Presto! The seats of the arm-chairs pull out, and meet in the middle. The backs of the arm-chairs pull down, and lie flat on level with the seats. The sofa pulls out and opens into double width. The roof of our drawing-room opens and lets down, and makes two more bedsteads, which we, luckily, do not want; but from under their eaves come mattresses, pillows, sheets, pillow-cases, and curtains. The beds are made; the roof shut up again; the curtains hung across the glass part of the doors; the curtains drawn across the passage-way windows; the doors shut and locked; and we undress as entirely and safely as if we were in the best bedroom of a house not made with wheels. Because we are so comfortable we lie awake a little, but not long; and that is the whole story of nights on the cars when the cars are built by Pullman and the sleeping is done in drawing-rooms.

Next morning, more prairie,—unfenced now, undivided, unmeasured, unmarked, save by the different tints of different growths of grass or grain; great droves of cattle grazing here and there; acres of willow saplings, pale yellowish green; and solitary trees, which look’ like hermits in a wilderness. These, and now and then a shapeless village, which looks even lonelier than the empty loneliness by which it is surrounded,—these are all for hours and hours. We think, “now we are getting out into the great spaces.” “This is what the word ‘West’ has sounded like.” At noon we come to a spot where railway tracks cross each other. The eye can follow their straight lines out and away, till they look like fine black threads flung across the green ground, purposeless, accidental. A train steams slowly off to the left; the passengers wave handkerchiefs to us, and we to them. They are going to Denver; but it seems as if they might be going to any known or unknown planet. One man alone—short, fat—is walking rapidly away into the wide Southern hemisphere. He carries two big, shining brass trombones. Where can he be going, and what can be the use of trombones? He looks more inexplicable than ten comets.

(Entries excerpted from a collection)
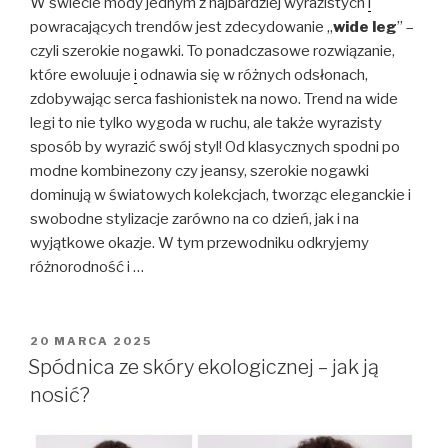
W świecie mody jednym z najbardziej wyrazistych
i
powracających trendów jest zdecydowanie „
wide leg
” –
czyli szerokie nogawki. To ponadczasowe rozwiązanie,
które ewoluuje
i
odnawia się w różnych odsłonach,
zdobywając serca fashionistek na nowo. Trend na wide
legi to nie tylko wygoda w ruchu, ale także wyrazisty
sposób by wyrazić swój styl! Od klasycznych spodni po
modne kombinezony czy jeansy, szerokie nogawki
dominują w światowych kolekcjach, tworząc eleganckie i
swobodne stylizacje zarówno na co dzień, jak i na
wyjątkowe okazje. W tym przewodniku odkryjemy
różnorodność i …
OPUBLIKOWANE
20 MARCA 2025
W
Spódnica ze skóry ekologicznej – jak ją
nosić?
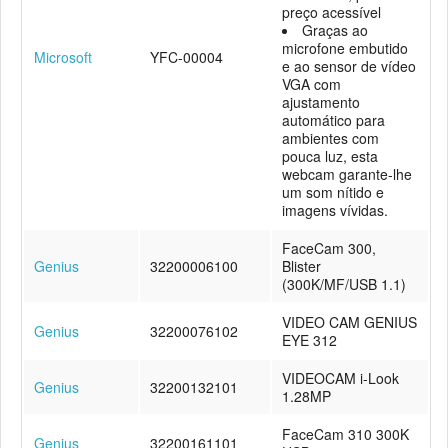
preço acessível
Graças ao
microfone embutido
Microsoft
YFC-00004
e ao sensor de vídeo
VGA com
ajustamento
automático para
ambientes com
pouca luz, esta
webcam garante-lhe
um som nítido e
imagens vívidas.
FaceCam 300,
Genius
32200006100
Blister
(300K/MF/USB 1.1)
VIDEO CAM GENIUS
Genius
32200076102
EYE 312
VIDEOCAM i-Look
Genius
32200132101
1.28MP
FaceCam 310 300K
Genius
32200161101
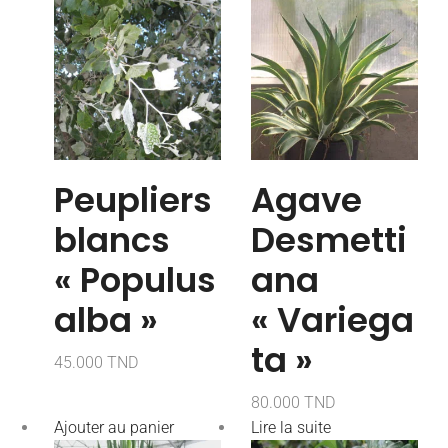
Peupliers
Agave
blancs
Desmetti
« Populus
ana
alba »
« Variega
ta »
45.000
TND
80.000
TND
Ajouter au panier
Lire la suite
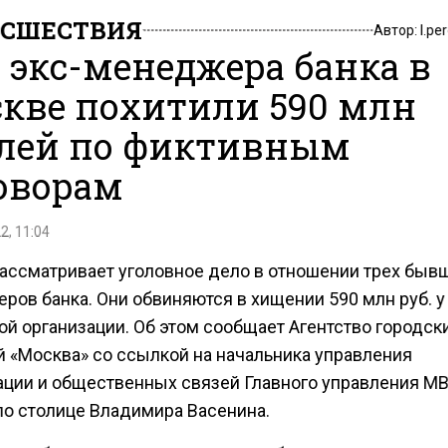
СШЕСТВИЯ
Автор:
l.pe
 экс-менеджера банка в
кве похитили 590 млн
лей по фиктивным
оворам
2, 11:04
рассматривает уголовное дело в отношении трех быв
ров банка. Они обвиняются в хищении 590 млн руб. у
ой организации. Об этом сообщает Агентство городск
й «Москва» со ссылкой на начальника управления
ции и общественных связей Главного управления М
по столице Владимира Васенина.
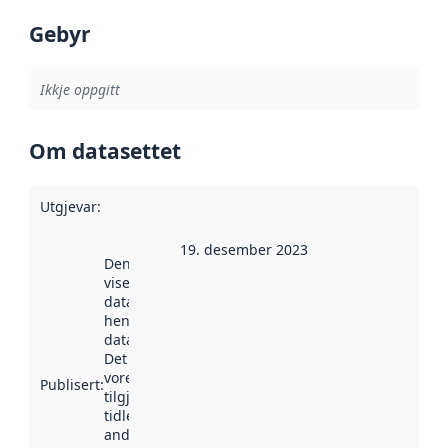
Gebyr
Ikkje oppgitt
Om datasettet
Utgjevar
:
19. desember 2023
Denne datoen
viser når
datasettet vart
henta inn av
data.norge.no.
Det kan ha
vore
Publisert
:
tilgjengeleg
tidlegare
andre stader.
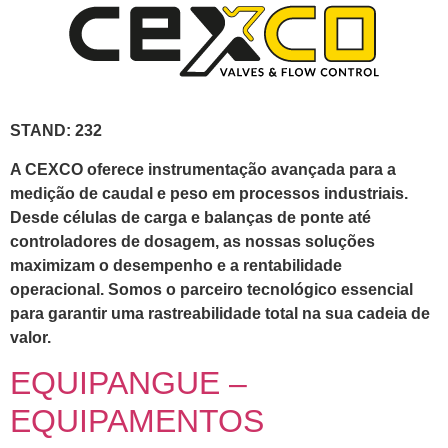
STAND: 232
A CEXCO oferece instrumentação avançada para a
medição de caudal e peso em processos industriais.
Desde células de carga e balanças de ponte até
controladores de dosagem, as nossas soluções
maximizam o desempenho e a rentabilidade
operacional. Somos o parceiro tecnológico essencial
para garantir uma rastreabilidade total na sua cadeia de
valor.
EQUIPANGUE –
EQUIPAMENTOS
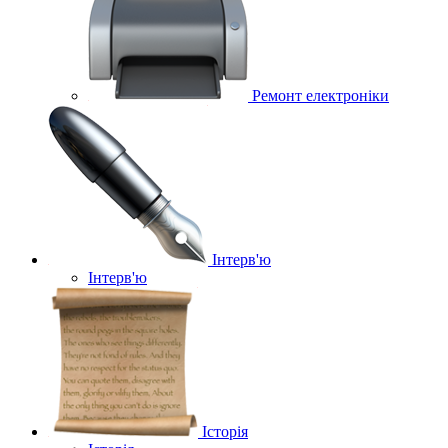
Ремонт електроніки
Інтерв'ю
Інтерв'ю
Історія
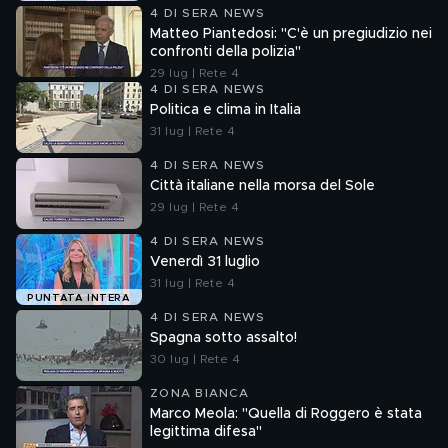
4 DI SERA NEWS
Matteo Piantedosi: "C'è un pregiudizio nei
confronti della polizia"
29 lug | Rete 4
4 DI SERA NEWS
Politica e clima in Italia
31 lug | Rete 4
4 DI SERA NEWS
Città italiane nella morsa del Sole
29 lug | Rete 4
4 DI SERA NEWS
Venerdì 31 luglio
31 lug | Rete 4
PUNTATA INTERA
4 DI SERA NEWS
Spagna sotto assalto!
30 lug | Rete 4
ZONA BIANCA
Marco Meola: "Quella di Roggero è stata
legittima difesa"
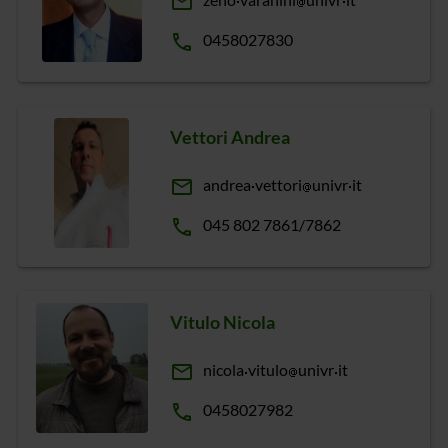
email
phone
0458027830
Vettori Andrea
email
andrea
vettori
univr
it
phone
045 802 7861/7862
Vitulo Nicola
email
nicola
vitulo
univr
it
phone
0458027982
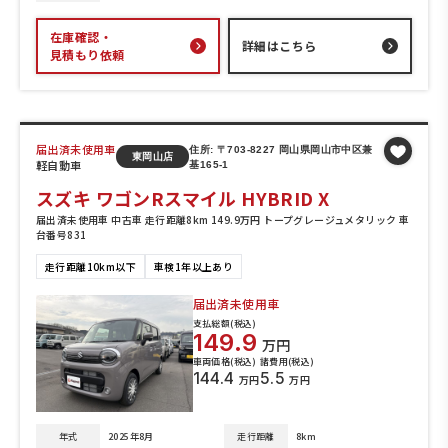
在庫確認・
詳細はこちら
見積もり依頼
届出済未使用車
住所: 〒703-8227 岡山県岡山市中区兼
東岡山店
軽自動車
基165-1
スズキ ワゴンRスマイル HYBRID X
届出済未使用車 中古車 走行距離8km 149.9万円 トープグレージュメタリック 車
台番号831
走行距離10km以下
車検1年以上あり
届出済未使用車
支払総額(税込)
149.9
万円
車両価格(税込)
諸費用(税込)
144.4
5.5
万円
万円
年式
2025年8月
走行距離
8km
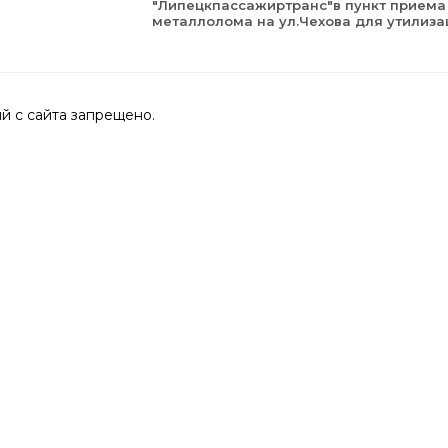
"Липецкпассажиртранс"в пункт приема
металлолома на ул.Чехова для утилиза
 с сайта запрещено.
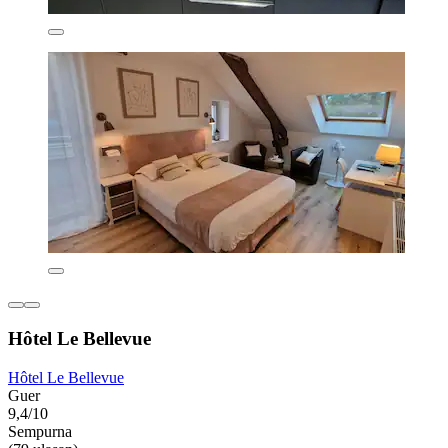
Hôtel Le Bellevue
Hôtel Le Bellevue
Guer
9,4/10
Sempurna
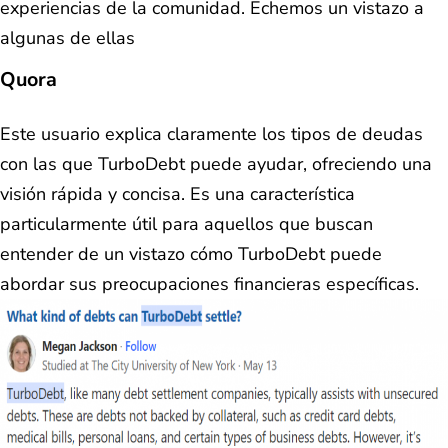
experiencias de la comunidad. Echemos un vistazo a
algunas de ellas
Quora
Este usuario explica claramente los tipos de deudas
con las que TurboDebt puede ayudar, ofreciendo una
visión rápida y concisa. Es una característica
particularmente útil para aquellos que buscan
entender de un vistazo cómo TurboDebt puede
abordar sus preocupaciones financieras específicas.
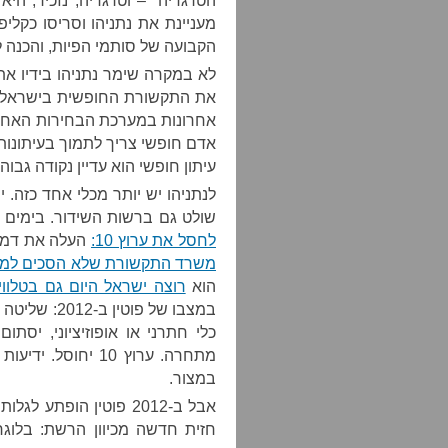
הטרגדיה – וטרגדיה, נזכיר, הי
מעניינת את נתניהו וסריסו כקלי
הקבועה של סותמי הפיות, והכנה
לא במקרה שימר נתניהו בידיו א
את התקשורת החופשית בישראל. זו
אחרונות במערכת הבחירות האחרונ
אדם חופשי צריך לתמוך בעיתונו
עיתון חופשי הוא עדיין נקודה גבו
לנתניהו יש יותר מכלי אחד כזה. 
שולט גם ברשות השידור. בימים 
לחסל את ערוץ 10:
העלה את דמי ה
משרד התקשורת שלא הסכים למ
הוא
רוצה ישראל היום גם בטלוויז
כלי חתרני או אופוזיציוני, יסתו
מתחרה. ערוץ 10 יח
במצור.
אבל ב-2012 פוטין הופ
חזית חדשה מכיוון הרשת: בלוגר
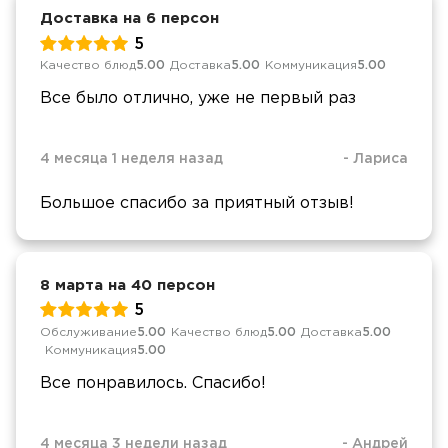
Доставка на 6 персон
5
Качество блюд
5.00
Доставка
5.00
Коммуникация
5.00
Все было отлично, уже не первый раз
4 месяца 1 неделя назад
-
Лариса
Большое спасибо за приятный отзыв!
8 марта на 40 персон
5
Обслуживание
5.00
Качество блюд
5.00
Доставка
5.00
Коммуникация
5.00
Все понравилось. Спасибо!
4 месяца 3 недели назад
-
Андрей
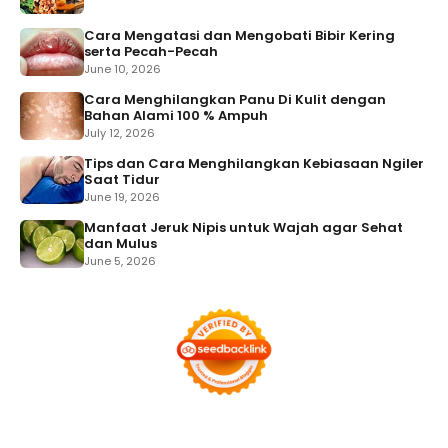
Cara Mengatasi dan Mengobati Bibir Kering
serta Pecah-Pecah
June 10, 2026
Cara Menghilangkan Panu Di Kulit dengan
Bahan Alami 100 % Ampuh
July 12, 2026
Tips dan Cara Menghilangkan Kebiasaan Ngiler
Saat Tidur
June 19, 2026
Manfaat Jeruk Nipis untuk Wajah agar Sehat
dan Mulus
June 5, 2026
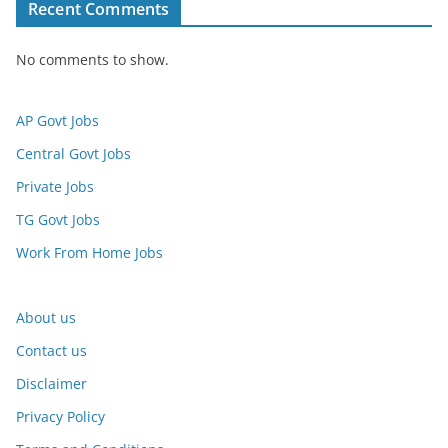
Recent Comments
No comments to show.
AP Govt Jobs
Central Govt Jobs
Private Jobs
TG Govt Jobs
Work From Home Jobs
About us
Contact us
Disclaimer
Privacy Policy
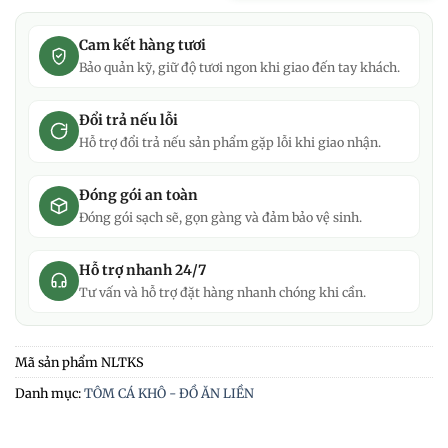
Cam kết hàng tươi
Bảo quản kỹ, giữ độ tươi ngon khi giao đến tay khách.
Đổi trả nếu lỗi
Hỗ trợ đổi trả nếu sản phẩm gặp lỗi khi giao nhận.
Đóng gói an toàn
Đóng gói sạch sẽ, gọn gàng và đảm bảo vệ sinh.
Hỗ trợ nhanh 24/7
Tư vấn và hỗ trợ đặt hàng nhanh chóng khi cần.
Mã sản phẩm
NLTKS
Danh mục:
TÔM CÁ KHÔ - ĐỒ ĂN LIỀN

• STUDY QUESTIONS:
1. Answer these questions about the passage on the train journey:
(a) What does the sofa open into?
(b) Where is the train that steams off to the left at noon going?
(c) What does the short, fat man carry?
2. Convert the entries into a JSON list of strings, starting at the first line of the entries and ending at the line containing "swobodne stylizacje zarówno". Give one string per line, skip blank lines, and leave out the pictures.

• ANSWERS TO THE EXERCISES:
1.
(a) Double width.
(b) To Denver.
(c) Two big, shining brass trombones.

2.
[
  "W świecie mody jednym z najbardziej wyrazistych",
  "i",
  "powracających trendów jest zdecydowanie „",
  "wide leg",
  "” –",
  "czyli szerokie nogawki. To ponadczasowe rozwiązanie,",
  "które ewoluuje",
  "i",
  "odnawia się w różnych odsłonach,",
  "zdobywając serca fashionistek na nowo. Trend na wide",
  "legi to nie tylko wygoda w ruchu, ale także wyrazisty",
  "sposób by wyrazić swój styl! Od klasycznych spodni po",
  "modne kombinezony czy jeansy, szerokie nogawki",
  "dominują w światowych kolekcjach, tworząc eleganckie i",
  "swobodne stylizacje zarówno na co dzień, jak i na"
]